**WORK REQUEST:** Copy the passage below about first reading Tolstoy in full, word for word.

**EXTRACT PROVIDED:**
It begins with Tolstoy. I first read this quintessential Russian author during my freshman year at Stanford. That would have been 1957 for the curious. Or was it my sophomore year (really the second of my two years there)? I don’t precisely remember. But I do remember what might be called the internal circumstances. My mind then was the thirsty sponge it has remained to this day. Still thirsty; less absorbent.


Instead of being intimidated by the syllabus thrust upon us by Professor Posen, I took it as a direct challenge. Went to the library. Checked out the books when I could, or read them there when they were reserved.


I soon found Gogol and Pushkin, and lined up close beside them in the stacks, Dostoevsky and Lermontov, Turgenev and Goncharov, Chekov and Sholokov, and others only a touch less illustrious. But heads and shoulders above them all towered the hermit from Yasnaya Polyana, Lev Nikolayevitch Tolstoy.


What universes, what far-away galaxies those books revealed! Each contained an entire and unknown (to me) world. No, there was more: worlds of the radically familiar unfamiliar. Across their pages strode aristocrats and serfs, tsars and assassins, Slavophiles and westernizers, Siberian exiles and royal courtiers, Decembrist revolutionaries and Black Hundreds, soldiers and commanders, high-society balls and peasant dances, hunger and satiation and—most of all—war and peace.


When the Mosfilm archive of restored Soviet and Russian films was posted on a YouTube channel several months back, the first title to pop up was Sergei Bondarchuk’s War and Peace. And that, in turn, set loose in our household a surge of high emotion, something entirely congruent with the lofty passions of Tolstoy’s noble protagonists.

**Saved entries:**
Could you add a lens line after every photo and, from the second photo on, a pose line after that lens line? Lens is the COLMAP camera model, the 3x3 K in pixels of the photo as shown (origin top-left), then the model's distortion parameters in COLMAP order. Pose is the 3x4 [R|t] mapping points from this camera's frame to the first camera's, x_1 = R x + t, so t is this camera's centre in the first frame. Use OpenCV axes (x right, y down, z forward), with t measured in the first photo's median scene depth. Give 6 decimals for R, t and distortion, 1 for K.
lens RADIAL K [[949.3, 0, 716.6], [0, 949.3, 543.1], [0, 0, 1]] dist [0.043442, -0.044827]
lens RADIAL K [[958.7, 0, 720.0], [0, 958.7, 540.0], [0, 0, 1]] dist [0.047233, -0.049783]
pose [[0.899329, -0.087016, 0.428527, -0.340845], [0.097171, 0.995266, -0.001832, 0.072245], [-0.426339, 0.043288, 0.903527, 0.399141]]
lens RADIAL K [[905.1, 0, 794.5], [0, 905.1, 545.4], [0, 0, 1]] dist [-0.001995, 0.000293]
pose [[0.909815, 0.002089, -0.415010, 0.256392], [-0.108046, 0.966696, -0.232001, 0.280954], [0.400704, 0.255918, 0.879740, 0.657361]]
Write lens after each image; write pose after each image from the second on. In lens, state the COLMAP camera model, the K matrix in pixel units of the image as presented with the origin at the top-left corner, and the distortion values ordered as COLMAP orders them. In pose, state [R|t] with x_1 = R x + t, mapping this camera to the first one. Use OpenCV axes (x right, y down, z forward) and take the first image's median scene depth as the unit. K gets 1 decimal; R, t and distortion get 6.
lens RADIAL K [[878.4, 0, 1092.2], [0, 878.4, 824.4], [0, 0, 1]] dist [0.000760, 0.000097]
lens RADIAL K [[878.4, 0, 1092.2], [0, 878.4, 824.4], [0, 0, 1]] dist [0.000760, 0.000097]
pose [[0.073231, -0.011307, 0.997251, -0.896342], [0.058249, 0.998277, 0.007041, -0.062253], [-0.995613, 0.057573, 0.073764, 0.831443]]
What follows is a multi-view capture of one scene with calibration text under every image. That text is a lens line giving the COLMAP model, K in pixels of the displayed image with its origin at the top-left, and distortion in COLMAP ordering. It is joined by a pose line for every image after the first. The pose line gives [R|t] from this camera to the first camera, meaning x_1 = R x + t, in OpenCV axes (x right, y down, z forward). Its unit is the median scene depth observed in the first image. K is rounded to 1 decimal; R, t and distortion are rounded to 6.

**TASK ANSWER:**
It begins with Tolstoy. I first read this quintessential Russian author during my freshman year at Stanford. That would have been 1957 for the curious. Or was it my sophomore year (really the second of my two years there)? I don’t precisely remember. But I do remember what might be called the internal circumstances. My mind then was the thirsty sponge it has remained to this day. Still thirsty; less absorbent.


Instead of being intimidated by the syllabus thrust upon us by Professor Posen, I took it as a direct challenge. Went to the library. Checked out the books when I could, or read them there when they were reserved.


I soon found Gogol and Pushkin, and lined up close beside them in the stacks, Dostoevsky and Lermontov, Turgenev and Goncharov, Chekov and Sholokov, and others only a touch less illustrious. But heads and shoulders above them all towered the hermit from Yasnaya Polyana, Lev Nikolayevitch Tolstoy.


What universes, what far-away galaxies those books revealed! Each contained an entire and unknown (to me) world. No, there was more: worlds of the radically familiar unfamiliar. Across their pages strode aristocrats and serfs, tsars and assassins, Slavophiles and westernizers, Siberian exiles and royal courtiers, Decembrist revolutionaries and Black Hundreds, soldiers and commanders, high-society balls and peasant dances, hunger and satiation and—most of all—war and peace.


When the Mosfilm archive of restored Soviet and Russian films was posted on a YouTube channel several months back, the first title to pop up was Sergei Bondarchuk’s War and Peace. And that, in turn, set loose in our household a surge of high emotion, something entirely congruent with the lofty passions of Tolstoy’s noble protagonists.